Drienkie van Wyk

Personal information
- Nationality: South African
- Born: Hendrina Elizabeth 13 January 1971 (age 55)
- Occupation(s): Sports trainer, business owner of a nutrition shop
- Spouse: Morne Visagie

Sport
- Sport: Field athlete
- Club: Alberton

Achievements and titles
- Personal best: Shot put: 17.88m (South African record) 25 February 2002 - Germiston, South Africa National Champion Shot Put 2002;

= Drienkie van Wyk =

South African shot put athlete

Hendrina Elizabeth "Drienkie" van Wyk (born 13 January 1971) is a South African woman athlete. Her discipline is shot put. Van Wyk is the current South African women shot put record holder.

==Upbringing==
Van Wyk was born to Mike and Engela van Wyk. She grew up in Alberton, Gauteng, South Africa.

==Athletics==
On 25 February 2002, she broke the South African Women Shot put record, with a distance of 17.88m. As of April 2018 (16 years) this records still stands. It was done in Germiston, South Africa.

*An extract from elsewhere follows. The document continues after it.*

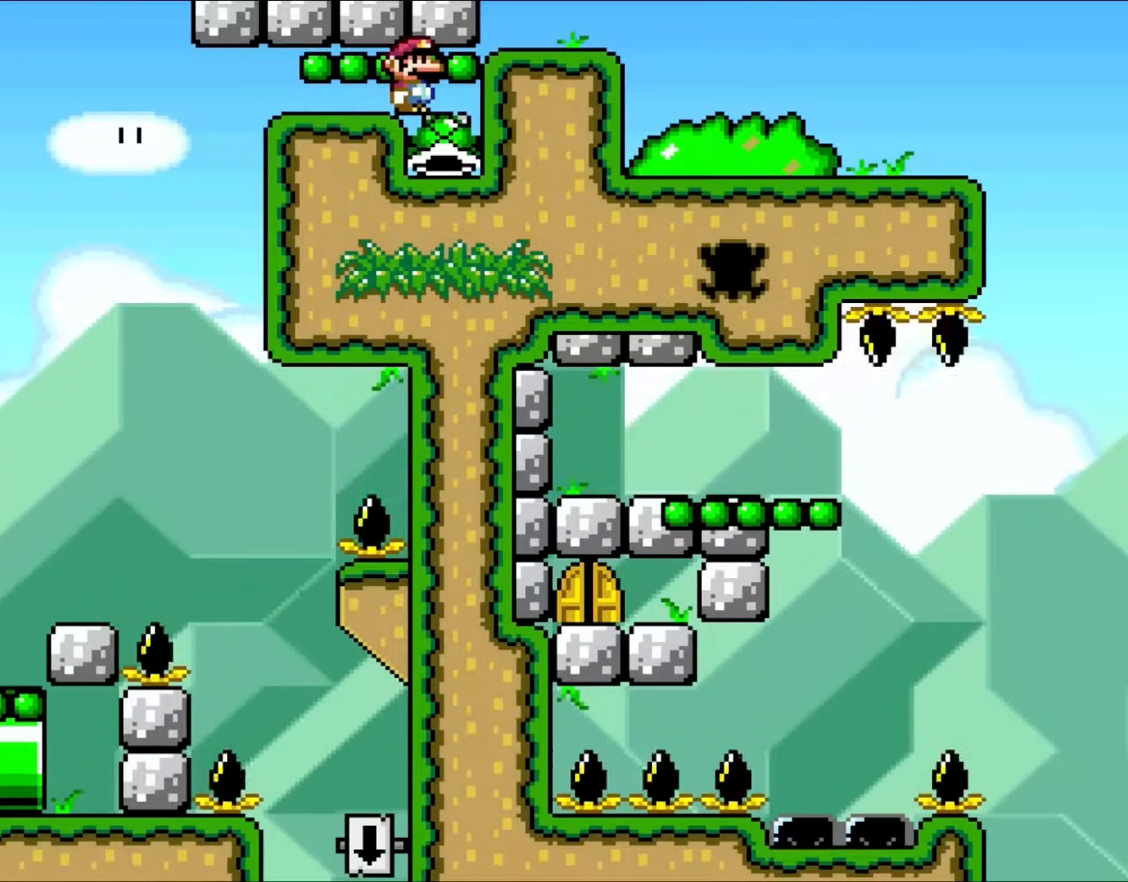
{"buttons": ["Y"], "events": [[33, "DPAD_RIGHT", "down"], [83, "DPAD_RIGHT", "up"], [333, "DPAD_RIGHT", "down"], [417, "DPAD_RIGHT", "up"]]}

She was the National Champion in 2002 when she won the Shot Put at the National Championships held in Durban on 23 March 2002.

In 2002, she was World-ranked at No. 32.

==Body building==
She participated in NABBA (National Amateur Body Building Association) Universe competition representing South Africa and came seventh in the class Miss physique-tall.

==Personal life==
She married Morne Visagie in 2006. She is a sports trainer and owner of a nutrition shop.